Estratto della pagina:
━━━

Ref. http://fareambientelazio.wordpress.com/2010/03/12/ambiente-cdm-approva-ddl-verde-urbano-nasce-giornata-alberi-fare-ambiente-provvedimento-positivo-ora-il-piano-attuativo/

martedì 9 marzo 2010

SCAMBIATORE ARIA ARIA: cosa vuol dire e a cosa serve

Uno dei punti salienti di una casa passiva è l'areazione. Attraverso la normale ventilazione che si ottiene aprendo le finestre, in una casa tradizionale si disperde molto calore. D'altra parte, per il benessere degli abitanti è necessario un continuo ricambio d'aria all'interno di un'abitazione. Nelle case passive questo si ottiene attraverso un impianto di areazione con riciclaggio di calore, riducendo così la dispersione termica di oltre l'80%.

Con un impianto di areazione con riciclaggio di calore, l'aria fresca che arriva dall'esterno viene fatta passare attraverso uno scambiatore di calore, che assorbe calore dall'aria di scarico e lo trasferisce all'aria in ingresso. L'efficacia di questi dispositivi è tale che, con una temperatura dell'aria in ingresso di 0° ed una temperatura dell'aria in uscita di 20°, si riesce ad ottenere aria ad oltre 16° che andrà a confluire all'interno dell'abitazione.

Se poi l'aria in ingresso viene fatta passare attraverso tubazioni sotterranee poste ad una profondità di circa 3-4 metri, si ottiene in inverno un ulteriore guadagno di qualche grado, tanto più importante quanto maggiore è il freddo all'esterno. Quando la temperatura dell'aria esterna è di -10°C, il passaggio attraverso le condutture sotterranee la porta a circa 6°C prima di arrivare allo scambiatore di calore, che riesce quindi a portare l'aria ad una temperatura di circa 20°C senza bisogno di ulteriori fonti energetiche.

━━━

Informazioni estratte:

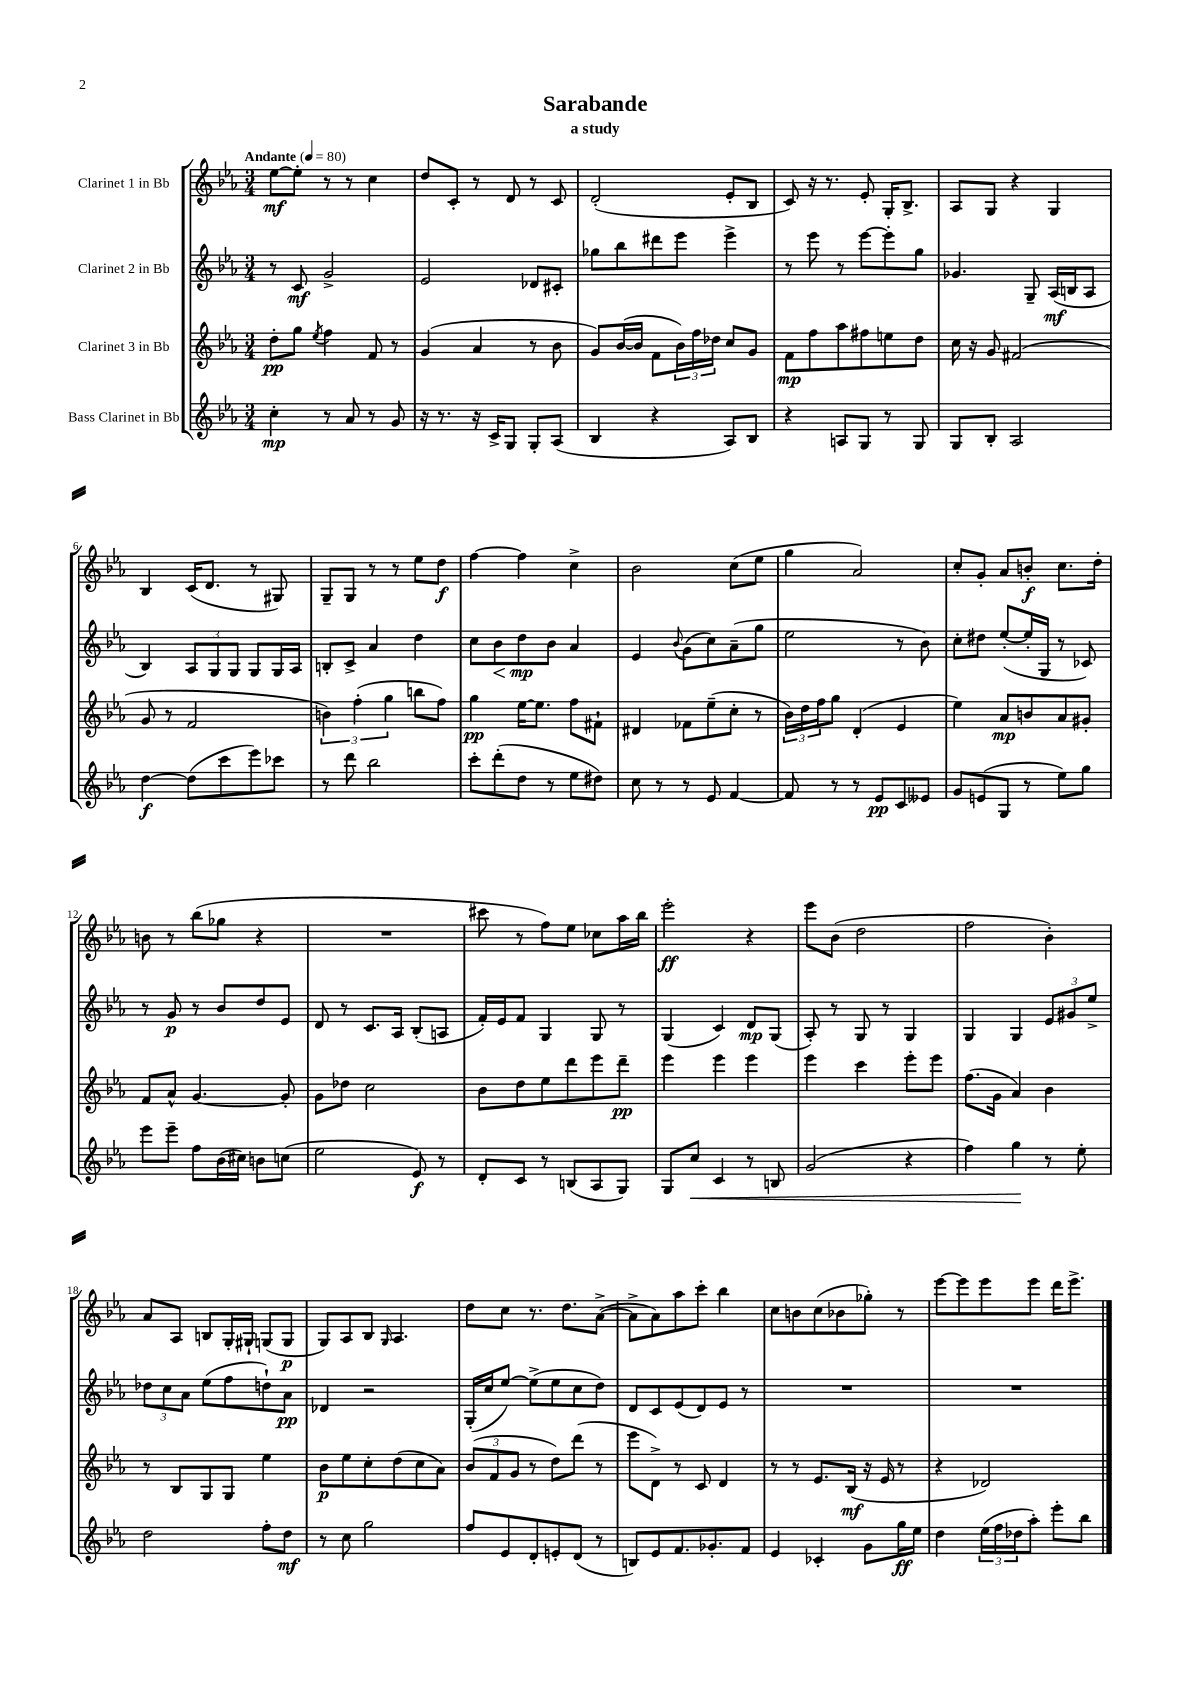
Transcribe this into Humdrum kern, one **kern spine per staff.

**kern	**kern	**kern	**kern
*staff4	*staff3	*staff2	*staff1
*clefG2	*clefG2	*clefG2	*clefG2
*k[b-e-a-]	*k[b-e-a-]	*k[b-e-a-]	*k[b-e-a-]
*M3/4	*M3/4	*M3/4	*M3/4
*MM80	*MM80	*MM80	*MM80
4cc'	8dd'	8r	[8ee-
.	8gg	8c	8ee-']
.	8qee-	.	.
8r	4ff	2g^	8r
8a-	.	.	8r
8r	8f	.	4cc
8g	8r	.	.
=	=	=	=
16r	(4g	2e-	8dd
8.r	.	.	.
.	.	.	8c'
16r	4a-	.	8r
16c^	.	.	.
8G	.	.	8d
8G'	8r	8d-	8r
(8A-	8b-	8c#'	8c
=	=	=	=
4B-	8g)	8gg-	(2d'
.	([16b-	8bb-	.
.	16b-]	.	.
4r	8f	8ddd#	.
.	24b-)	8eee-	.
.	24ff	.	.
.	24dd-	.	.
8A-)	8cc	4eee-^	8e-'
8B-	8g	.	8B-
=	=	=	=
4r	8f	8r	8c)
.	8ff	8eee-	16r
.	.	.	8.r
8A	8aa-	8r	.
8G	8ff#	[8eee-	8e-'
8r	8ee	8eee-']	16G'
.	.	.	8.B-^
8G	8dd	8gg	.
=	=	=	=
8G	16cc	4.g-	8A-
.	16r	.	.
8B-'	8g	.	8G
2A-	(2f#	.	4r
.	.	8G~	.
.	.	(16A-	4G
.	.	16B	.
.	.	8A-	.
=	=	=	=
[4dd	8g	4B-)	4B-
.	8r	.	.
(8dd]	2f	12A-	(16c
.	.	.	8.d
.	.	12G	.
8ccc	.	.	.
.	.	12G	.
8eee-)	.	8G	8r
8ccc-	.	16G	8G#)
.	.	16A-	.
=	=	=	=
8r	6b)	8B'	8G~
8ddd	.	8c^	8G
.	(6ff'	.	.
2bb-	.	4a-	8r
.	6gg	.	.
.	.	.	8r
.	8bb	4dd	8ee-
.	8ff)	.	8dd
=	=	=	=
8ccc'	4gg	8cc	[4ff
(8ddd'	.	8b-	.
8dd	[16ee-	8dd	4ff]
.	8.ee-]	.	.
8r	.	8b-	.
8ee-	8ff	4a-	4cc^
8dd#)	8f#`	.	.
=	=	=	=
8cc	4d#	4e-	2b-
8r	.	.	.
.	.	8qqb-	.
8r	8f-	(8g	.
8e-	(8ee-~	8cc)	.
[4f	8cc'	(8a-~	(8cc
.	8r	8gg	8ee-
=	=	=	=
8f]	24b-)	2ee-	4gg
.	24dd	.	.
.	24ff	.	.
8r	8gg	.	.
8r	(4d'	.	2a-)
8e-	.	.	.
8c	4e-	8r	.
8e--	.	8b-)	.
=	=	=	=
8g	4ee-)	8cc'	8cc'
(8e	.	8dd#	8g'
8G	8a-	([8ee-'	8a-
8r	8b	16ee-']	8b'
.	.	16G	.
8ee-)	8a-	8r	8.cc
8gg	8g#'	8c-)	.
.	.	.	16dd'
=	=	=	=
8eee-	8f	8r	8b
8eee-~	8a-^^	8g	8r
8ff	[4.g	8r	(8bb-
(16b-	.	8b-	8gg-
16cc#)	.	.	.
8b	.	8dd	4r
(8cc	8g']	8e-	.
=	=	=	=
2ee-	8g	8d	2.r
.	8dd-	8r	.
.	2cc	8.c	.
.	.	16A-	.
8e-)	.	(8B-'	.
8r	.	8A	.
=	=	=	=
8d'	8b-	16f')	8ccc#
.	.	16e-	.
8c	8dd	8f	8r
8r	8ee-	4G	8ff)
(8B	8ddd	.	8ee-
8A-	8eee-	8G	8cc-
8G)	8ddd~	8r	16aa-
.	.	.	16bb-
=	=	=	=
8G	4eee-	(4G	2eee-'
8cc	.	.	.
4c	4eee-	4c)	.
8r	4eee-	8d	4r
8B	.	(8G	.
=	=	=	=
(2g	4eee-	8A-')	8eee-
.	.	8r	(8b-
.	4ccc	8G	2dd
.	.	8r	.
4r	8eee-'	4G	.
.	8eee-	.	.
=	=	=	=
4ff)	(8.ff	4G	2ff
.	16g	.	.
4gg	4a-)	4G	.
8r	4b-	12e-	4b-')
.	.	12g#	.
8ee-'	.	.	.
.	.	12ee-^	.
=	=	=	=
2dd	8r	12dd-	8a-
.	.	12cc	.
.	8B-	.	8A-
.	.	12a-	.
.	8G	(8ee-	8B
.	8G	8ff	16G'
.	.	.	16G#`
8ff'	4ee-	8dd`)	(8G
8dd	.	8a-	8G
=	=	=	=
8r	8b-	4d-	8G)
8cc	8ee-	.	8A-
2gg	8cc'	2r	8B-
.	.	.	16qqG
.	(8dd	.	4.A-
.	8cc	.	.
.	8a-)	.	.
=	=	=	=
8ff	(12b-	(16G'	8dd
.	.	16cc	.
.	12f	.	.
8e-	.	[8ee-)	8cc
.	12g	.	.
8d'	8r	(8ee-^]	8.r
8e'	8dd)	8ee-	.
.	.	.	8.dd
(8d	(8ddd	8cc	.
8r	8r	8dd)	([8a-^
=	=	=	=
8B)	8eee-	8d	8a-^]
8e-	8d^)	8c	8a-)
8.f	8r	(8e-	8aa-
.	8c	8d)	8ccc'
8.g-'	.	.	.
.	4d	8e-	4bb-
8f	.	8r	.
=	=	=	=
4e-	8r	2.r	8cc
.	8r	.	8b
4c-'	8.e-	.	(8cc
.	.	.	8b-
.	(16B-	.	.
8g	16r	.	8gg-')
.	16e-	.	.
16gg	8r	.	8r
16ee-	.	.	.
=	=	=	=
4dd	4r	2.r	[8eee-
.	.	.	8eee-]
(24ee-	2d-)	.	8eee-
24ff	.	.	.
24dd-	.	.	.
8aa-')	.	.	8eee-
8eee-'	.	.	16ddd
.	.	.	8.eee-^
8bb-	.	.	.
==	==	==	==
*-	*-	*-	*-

━━━

Obiettivo dichiarato: Secondo l'estratto, di quanto riduce la dispersione termica un impianto di areazione con riciclaggio di calore nelle case passive? Rispondi con una frase, per favore. Le righe non sono necessarie.

Risultato: La riduce di oltre l'80%.